招待状は突然に
新長編開幕です。
ここでちょっとラブコメの匂いが出せるといいなと思っています。
悲しくも美しく、楽しくもうるさく、 でもやっぱり最後は笑って終わる。
そんな彼らの成長や葛藤を、 どうか温かい目で見守ってやってください。
・連日の台風の中であっても、やる気のある組織や団体は雨天に抗いイベントを強行するのは、この世界でも同じコトな様で。
この日このシーズンにも関わらず、ベルは学校から変なチラシを持ってきた。
「『町内会秋の紅葉狩り合宿』……?」
「うん、有志の生徒が何人かで行くんだ。ねぇ、行かない?」
「オレはいーよ。仲の良い同級生とかと行って来れば?」
「仲の良い同級生が10人みんな先約あるって……。」
どんなアンラッキーミラクルだよ。
「じゃあ、クリス。一緒に行けば?」
「すいません、ボクも近所の子と約束が……。」
クリス、お前もか。
「じゃ、じゃあルッキー、お前は、お前はさすがに……。」
「オレが一番望み薄。土日は毎週サッカークラブだもん。それにさぁ……。」
ルッキーは、クリスとベルにバレない様に、オレに耳打ちした。
(兄貴、考えなよ。姉貴が最初に兄貴を当たったのは、兄貴と行きたいからに決まってんじゃない。)
(え……!?いや、まさか……。)
(じゃあ見なよ姉貴のツラ……甘えん坊全開じゃん。)
瞳を潤ませ、何かを訴える様にオレを見つめる。女が男に何かをねだる時の常套手段だ。アレをやられると、オレとて頑なにはなれない。
「分かったベル。付いてくよ。」
紅葉公園の裏山の奥、『MULBERY山脈』は、元の世界と同じく、秋になると紅葉が訪れる人の目を引く自然豊かな山脈である。
今回のイベントの宿であるMULBERRY(桑の葉)ペンションも、そんな山の中の、雄大な景色を一望出来る、魅力的な宿だ……が、それゆえにそれゆえの苦労がある。
ペンションで荷物を下ろしたオレは、誰より早く寝転んだ。
「つっかれたー!」
「ごめんねお兄ちゃん、私の荷物も持ってたから……。」
「いや、良いんだけどさ……。」
「ようこそおいでくださいました!私、当ペンションの支配人、ロバート・アンデルセンと申します。」
ロビーで、少し太った中年男性ネズミが話しかけて来た。
鹿のシルエットが描かれたTシャツに、『biba neyture』と書かれたエプロン。ぱっと見、どこにでもいるちょっと家庭的なオッサンだ。
「当ペンションは山の中に建っています故、動植物を身近に感じられるのが魅力でございまして……。」
「いやぁ、いいっすね。自然豊かで……。」
笑いながらも、オレには一つ、素朴な疑問があった。
いくら自然豊かとは言え、なぜこんな所にペンションを建てる!
オレは宿の主人に一番にツッコミたかった。普通に鹿とか猿とかいるし、ペンションが見えて来た頃から山道半端じゃなくきついし!

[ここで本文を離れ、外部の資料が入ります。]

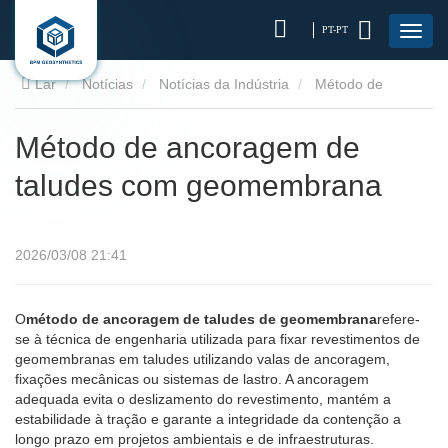
PT-PT
Lar
Notícias
Notícias da Indústria
Método de
ancoragem de taludes com geomembrana
Método de ancoragem de
taludes com geomembrana
2026/03/08 21:41
O
método de ancoragem de taludes de geomembrana
refere-
se à técnica de engenharia utilizada para fixar revestimentos de
geomembranas em taludes utilizando valas de ancoragem,
fixações mecânicas ou sistemas de lastro. A ancoragem
adequada evita o deslizamento do revestimento, mantém a
estabilidade à tração e garante a integridade da contenção a
longo prazo em projetos ambientais e de infraestruturas.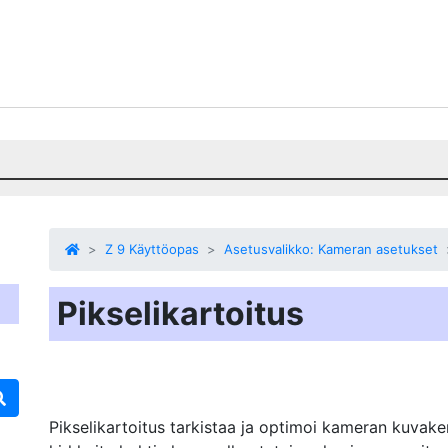
Z 9 Käyttöopas
Asetusvalikko: Kameran asetukset
Pikselikartoitus
Pikselikartoitus
tarkistaa ja optimoi kameran kuvak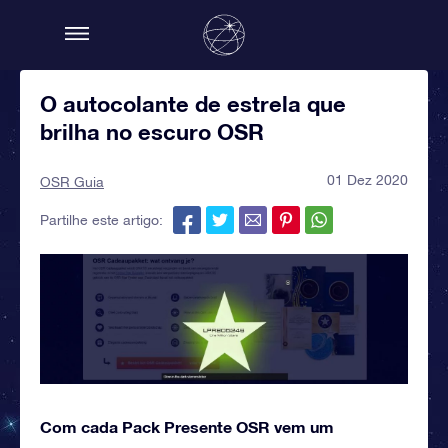
O autocolante de estrela que
brilha no escuro OSR
01 Dez 2020
OSR Guia
Partilhe este artigo:
Com cada Pack Presente OSR vem um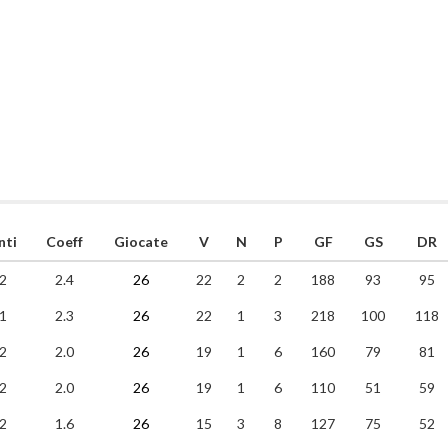
nti
Coeff
Giocate
V
N
P
GF
GS
DR
2
2.4
26
22
2
2
188
93
95
1
2.3
26
22
1
3
218
100
118
2
2.0
26
19
1
6
160
79
81
2
2.0
26
19
1
6
110
51
59
2
1.6
26
15
3
8
127
75
52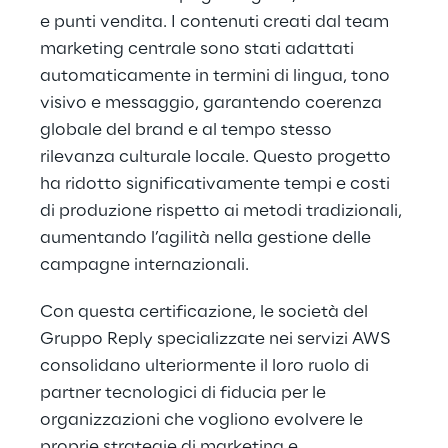
e punti vendita. I contenuti creati dal team
marketing centrale sono stati adattati
automaticamente in termini di lingua, tono
visivo e messaggio, garantendo coerenza
globale del brand e al tempo stesso
rilevanza culturale locale. Questo progetto
ha ridotto significativamente tempi e costi
di produzione rispetto ai metodi tradizionali,
aumentando l’agilità nella gestione delle
campagne internazionali.
Con questa certificazione, le società del
Gruppo Reply specializzate nei servizi AWS
consolidano ulteriormente il loro ruolo di
partner tecnologici di fiducia per le
organizzazioni che vogliono evolvere le
proprie strategie di marketing e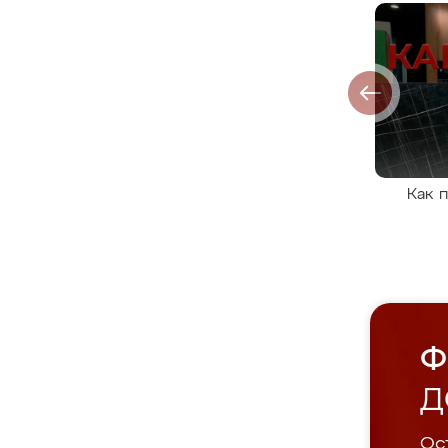
Как 
Ф
Д
Ост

まぁ、こんな所のペンションに来る珍客も、オレたち位のモンだろうけど……。
「食堂へご案内しましょう。くるみ町内会御一行様方、直にお揃いになります。」
食堂で待っていると、cashewの生徒と思しき若者たちが徐々に集まって来た。
参加者の中には、よく知った顔が有った。
「ルイス!それに美季も!」
「「ジョー君/先輩!?」」
「びっくりした!お前ら参加してたのか。」
「ルイスがどうしても来て欲しいって……。」
苦笑いする美季を見て、ルイスが恥ずかしそうにうつむいた。
「へぇ〜、以外。」
オレがルイスの方を見ると、ルイスはオレにこっそり耳打ちした。
(この前の事件ではメーワクかけちゃったから、のれん男子を脱する為に、この旅行をエスコートしようと……。)
(なるほど……にしても壮大なエスコートだな……。)
「二人とも、何の話してるの?」
「あぁいや、何でもない……。」
どうやらこの計画には一部、美季へのサプライズも含まれているらしい。
ひとまず美季にバレていないのに油断して、オレは二つのことを見落としていた。
一つは、美季をみるベルの目が、嫉妬と憎悪に満ちていた事。そして、窓の外からオレたちを見つめる奇妙な人影を……。